JBCA data were utilized to determine the relative configurations of polyhydroxylated acyclic molecules by detailed analysis of the 3 J H, H and 2, 3 J C, H values, and thus can be applied to determine the relative configuration of the chiral carbons on the chain of 18(13→14)-abeoschiartane, preschisanartanes, and schisanartane. After the relative configuration was solved by JBCA (Figure 3), and combined with the absolute configuration of C-23 solved by ECD mentioned earlier, the absolute configuration of the chiral carbons on the chain would be solved.
Rotamers and coupling constants for C-23 ~C-22 (a), C-22 ~C-20 (b) of micrandilactone J, key nuclear Overhauser effect spectroscopy correlation of micrandilactone J.
H-N HSQC overlay is frequently applied to monitor the binding and conformational changes of proteins based on the peak shift. 20 Also, H-C HSQC overlay was used to compare the configurations of isomers. In the overlaid HSQC spectrum of 2 isomers, the completely overlapped correlations indicate that they have the same relative configurations, which can also be confirmed by rotational Overhauser effect spectroscopy (ROESY) or NOE spectroscopy (NOESY) (Figure 4). For the nonprotonated stereogenic carbons, the signals of the adjacent carbons could be used to determine their relative configurations. Combined with the absolute configuration of chiral carbon shared by the chain and the ring, the absolute configuration of the chiral carbons on the ring will be solved.

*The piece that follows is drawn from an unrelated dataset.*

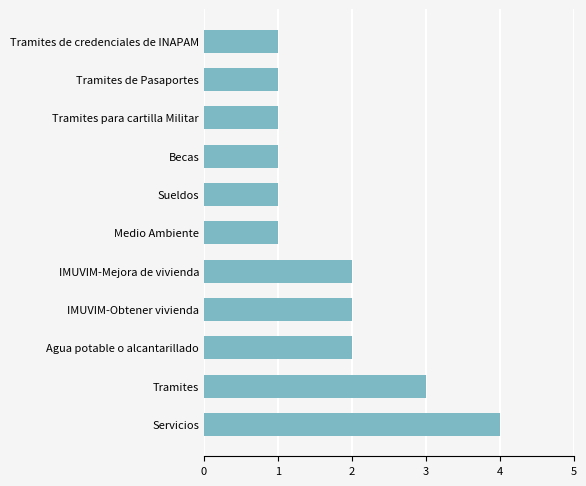

What is the average value?

2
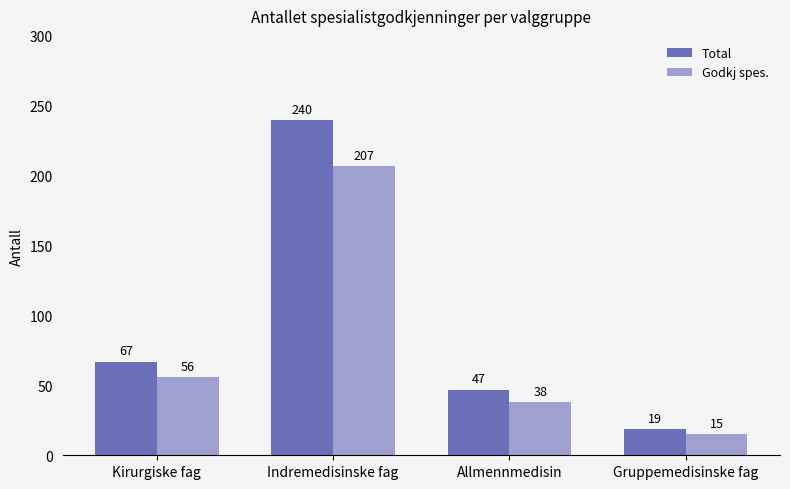

What are all the series names shown in the legend?

Total, Godkj spes.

Entire heteronuclear single quantum coherence (HSQC) overlay. The black parts of the structures are identical and the blue parts are different based on the HSQC data. Key nonoverlaid HSQC cross-peaks of 2 isomers are shown.
Conclusion
Single-crystal X-ray diffraction or X-ray diffraction combined provide the opportunity to solve stereochemistry unambiguously. However, for noncrystalline molecules, ECD was applied to determine the key chiral carbons’ absolute configuration; JBCA was applied to determine the relative configuration of chiral carbons on the chain; ROESY/NOESY or HSQC overlay helped to determine the relative configuration of chiral carbons on the ring. Combined, the absolute configuration solved by ECD and the relative configuration of chiral carbons solved by JBCA and HSQC overlay or ROESY/NOESY illustrate how the absolute configuration of all the chiral carbons can be solved for noncrystallized molecules (Figure 5).
Summary of the methods to solve the absolute stereochemistry.
Footnotes
Acknowledgments
This paper is dedicated to Dr N Rama Krishna on the occasion of his retirement, in appreciation of his career contributions to the field of NMR spectroscopy.
Declaration of Conflicting Interests
The author(s) declared no potential conflicts of interest with respect to the research, authorship, and/or publication of this article.
Funding
The author(s) disclosed receipt of the following financial support for the research, authorship, and/or publication of this article: This study was supported by NCCIH (R01AT007318), China Scholarship Council, the Cooper Family, and the Abney Foundation.